— What to produce —
Although the records contain pictures, only their text should be repeated, exactly as it stands.

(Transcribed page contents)
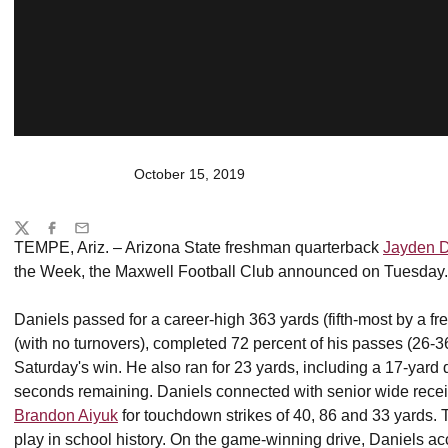
October 15, 2019
Share
Twitter
Facebook
Email
TEMPE, Ariz. – Arizona State freshman quarterback
Jayden D
the Week, the Maxwell Football Club announced on Tuesday.
Daniels passed for a career-high 363 yards (fifth-most by a f
(with no turnovers), completed 72 percent of his passes (26-36
Saturday's win. He also ran for 23 yards, including a 17-yar
seconds remaining. Daniels connected with senior wide rece
Brandon Aiyuk
for touchdown strikes of 40, 86 and 33 yards.
play in school history. On the game-winning drive, Daniels ac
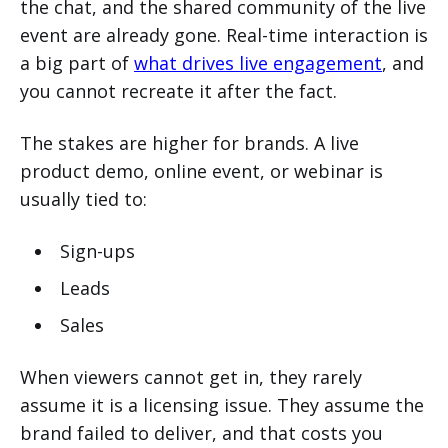
the chat, and the shared community of the live
event are already gone. Real-time interaction is
a big part of
what drives live engagement
, and
you cannot recreate it after the fact.
The stakes are higher for brands. A live
product demo, online event, or webinar is
usually tied to:
Sign-ups
Leads
Sales
When viewers cannot get in, they rarely
assume it is a licensing issue. They assume the
brand failed to deliver, and that costs you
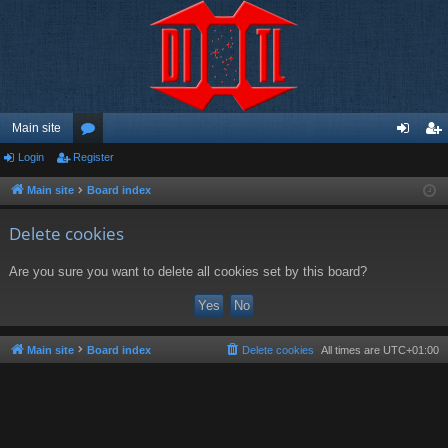
Main site
Login
Register
or
og
eg
u
in
ist
Main site
Board index
m
er
Delete cookies
s
Are you sure you want to delete all cookies set by this board?
Main site
Board index
Delete cookies
All times are
UTC+01:00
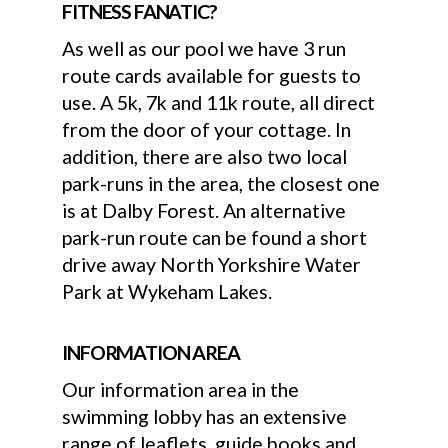
FITNESS FANATIC?
As well as our pool we have 3 run
route cards available for guests to
use. A 5k, 7k and 11k route, all direct
from the door of your cottage. In
addition, there are also two local
park-runs in the area, the closest one
is at Dalby Forest. An alternative
park-run route can be found a short
drive away North Yorkshire Water
Park at Wykeham Lakes.
INFORMATION AREA
Our information area in the
swimming lobby has an extensive
range of leaflets, guide books and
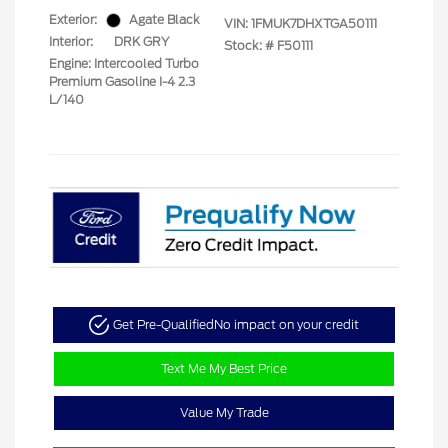
Exterior:
Agate Black
VIN:
1FMUK7DHXTGA50111
Interior:
DRK GRY
Stock: #
F50111
Engine: Intercooled Turbo
Premium Gasoline I-4 2.3
L/140
Get Pre-Qualified
No impact on your credit
Text Me My Best Price
Value My Trade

— Reply to the task —
October 15, 2019
Share
Twitter
Facebook
Email
TEMPE, Ariz. – Arizona State freshman quarterback
Jayden D
the Week, the Maxwell Football Club announced on Tuesday.
Daniels passed for a career-high 363 yards (fifth-most by a f
(with no turnovers), completed 72 percent of his passes (26-36
Saturday's win. He also ran for 23 yards, including a 17-yar
seconds remaining. Daniels connected with senior wide rece
Brandon Aiyuk
for touchdown strikes of 40, 86 and 33 yards.
play in school history. On the game-winning drive, Daniels ac
the chat, and the shared community of the live
event are already gone. Real-time interaction is
a big part of
what drives live engagement
, and
you cannot recreate it after the fact.
The stakes are higher for brands. A live
product demo, online event, or webinar is
usually tied to:
Sign-ups
Leads
Sales
When viewers cannot get in, they rarely
assume it is a licensing issue. They assume the
brand failed to deliver, and that costs you
Main site
Login
Register
or
og
eg
u
in
ist
Main site
Board index
m
er
Delete cookies
s
Are you sure you want to delete all cookies set by this board?
Main site
Board index
Delete cookies
All times are
UTC+01:00
FITNESS FANATIC?
As well as our pool we have 3 run
route cards available for guests to
use. A 5k, 7k and 11k route, all direct
from the door of your cottage. In
addition, there are also two local
park-runs in the area, the closest one
is at Dalby Forest. An alternative
park-run route can be found a short
drive away North Yorkshire Water
Park at Wykeham Lakes.
INFORMATION AREA
Our information area in the
swimming lobby has an extensive
range of leaflets, guide books and
Exterior:
Agate Black
VIN:
1FMUK7DHXTGA50111
Interior:
DRK GRY
Stock: #
F50111
Engine: Intercooled Turbo
Premium Gasoline I-4 2.3
L/140
Get Pre-Qualified
No impact on your credit
Text Me My Best Price
Value My Trade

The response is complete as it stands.